A hand-driven tire pump has a piston with a 2.50 cm diameter and a maximum stroke of 30 cm. how much work do you do in one stroke if the average gauge pressure is 2.40×105 N.m – 2?
Select one:
a. 141 J
b. 4.5×107 J
c. 35.3 J
d. 1.41 ×108 J
force*distance=pressure*area*distance=
2.40E5Pa*PI( .0125)^2*.3 = ?
35.3J
To find the work done by the hand-driven tire pump, we can use the formula for work:
Work = Force × Distance
First, let's find the force exerted by the piston.
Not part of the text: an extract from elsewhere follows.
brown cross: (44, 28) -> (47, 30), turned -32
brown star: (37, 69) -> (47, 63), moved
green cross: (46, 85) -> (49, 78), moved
The force can be calculated using the equation for pressure:
Force = Pressure × Area
The area of the piston can be calculated using the formula for the area of a circle:
Area = π × radius^2
Given that the diameter of the piston is 2.50 cm, the radius is 2.50 cm / 2 = 1.25 cm = 0.0125 m.
Now we can calculate the area:
Area = π × (0.0125 m)^2
Next, we can substitute the given gauge pressure into the formula for force:
Force = 2.40 × 10^5 N/m^2 × Area
Now we know the force exerted by the piston. To find the work done in one stroke, we need to multiply the force by the distance traveled by the piston.
The distance traveled by the piston is given as 30 cm, which is equal to 0.30 m.
Finally, we can calculate the work:
Work = Force × Distance
Now, let's plug in the values:
Work = (2.40 × 10^5 N/m^2 × Area) × 0.30 m
Simplifying this equation will give us the answer:
Work = (2.40 × 10^5 N/m^2 × π × (0.0125 m)^2) × 0.30 m
Calculating this will result in the answer for the work done in one stroke.